The day after Christmas, Sally Collins took out an order of protection against her husband, and moved with her daughter out of the house. Rodrick Collins soon was arrested, and later pleaded guilty to felony assault.
Last April, Sally Collins filed a civil lawsuit against McLaughlin Martin and Associates for consumer fraud and other counts. Rodrick Collins is also listed as a defendant.
Collins' attorney, Lisa Counters, alleged in the suit, "Any knowledgeable or experienced divorce mediator would know that mediation is not needed or even possible before the petition is served, and that some petitions are filed, but never served."
Says Sally Collins, "I want to get the law changed. You shouldn't be allowed to send these unsolicited letters to people, especially when it lists domestic violence in the divorce. You're completely unprotected. None of this would have happened if he hadn't gotten that letter."

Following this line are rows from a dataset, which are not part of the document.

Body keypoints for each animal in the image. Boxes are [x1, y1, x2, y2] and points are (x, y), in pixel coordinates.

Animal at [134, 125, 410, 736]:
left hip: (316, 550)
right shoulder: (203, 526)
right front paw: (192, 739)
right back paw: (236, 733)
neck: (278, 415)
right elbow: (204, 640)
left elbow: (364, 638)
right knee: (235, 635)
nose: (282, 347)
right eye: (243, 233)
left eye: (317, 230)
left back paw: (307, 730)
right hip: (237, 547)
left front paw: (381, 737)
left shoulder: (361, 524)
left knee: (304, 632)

But Darrel Martin Montero, who says he is a consultant to McLaughlin Martin and Associates (his son, David, is the "McLaughlin" in the firm), disagrees with Collins.

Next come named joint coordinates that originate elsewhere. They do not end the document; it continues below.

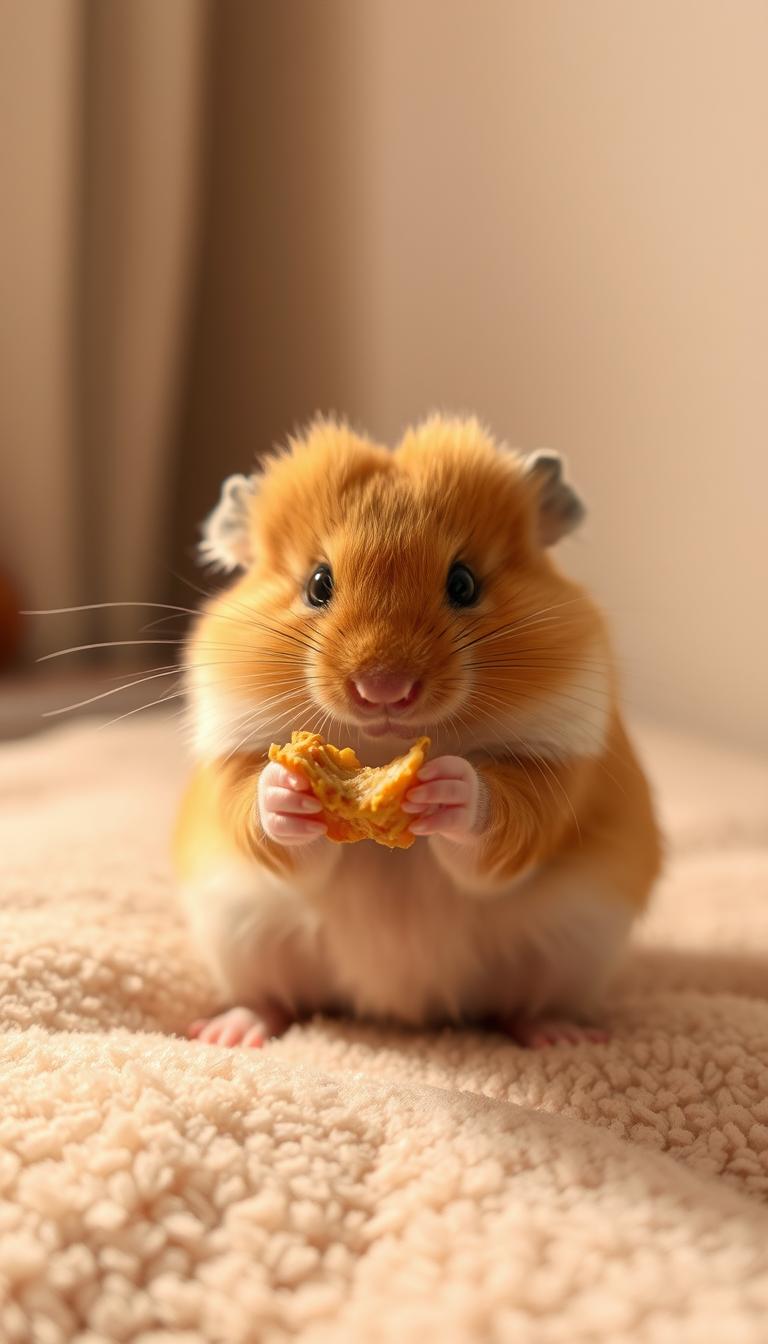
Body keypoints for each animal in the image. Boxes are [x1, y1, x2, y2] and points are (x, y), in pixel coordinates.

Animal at [174, 416, 661, 1049]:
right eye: (318, 584)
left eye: (464, 584)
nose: (383, 688)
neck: (382, 745)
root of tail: (401, 1010)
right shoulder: (236, 756)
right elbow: (266, 822)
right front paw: (290, 788)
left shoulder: (557, 767)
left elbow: (498, 824)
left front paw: (442, 785)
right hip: (239, 935)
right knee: (275, 1000)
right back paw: (226, 1033)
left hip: (574, 944)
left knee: (525, 1007)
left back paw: (564, 1038)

"We get 10 thank-yous for every complaint for alerting someone to the fact that they've been sued for divorce," says Montero, an associate professor in the School of Social Work at Arizona State University. "If the Superior Court thinks this was such a dangerous thing to do, wouldn't they block public-records access to the names and addresses for a few months? I think the questions on this ought to go to the court, not to us."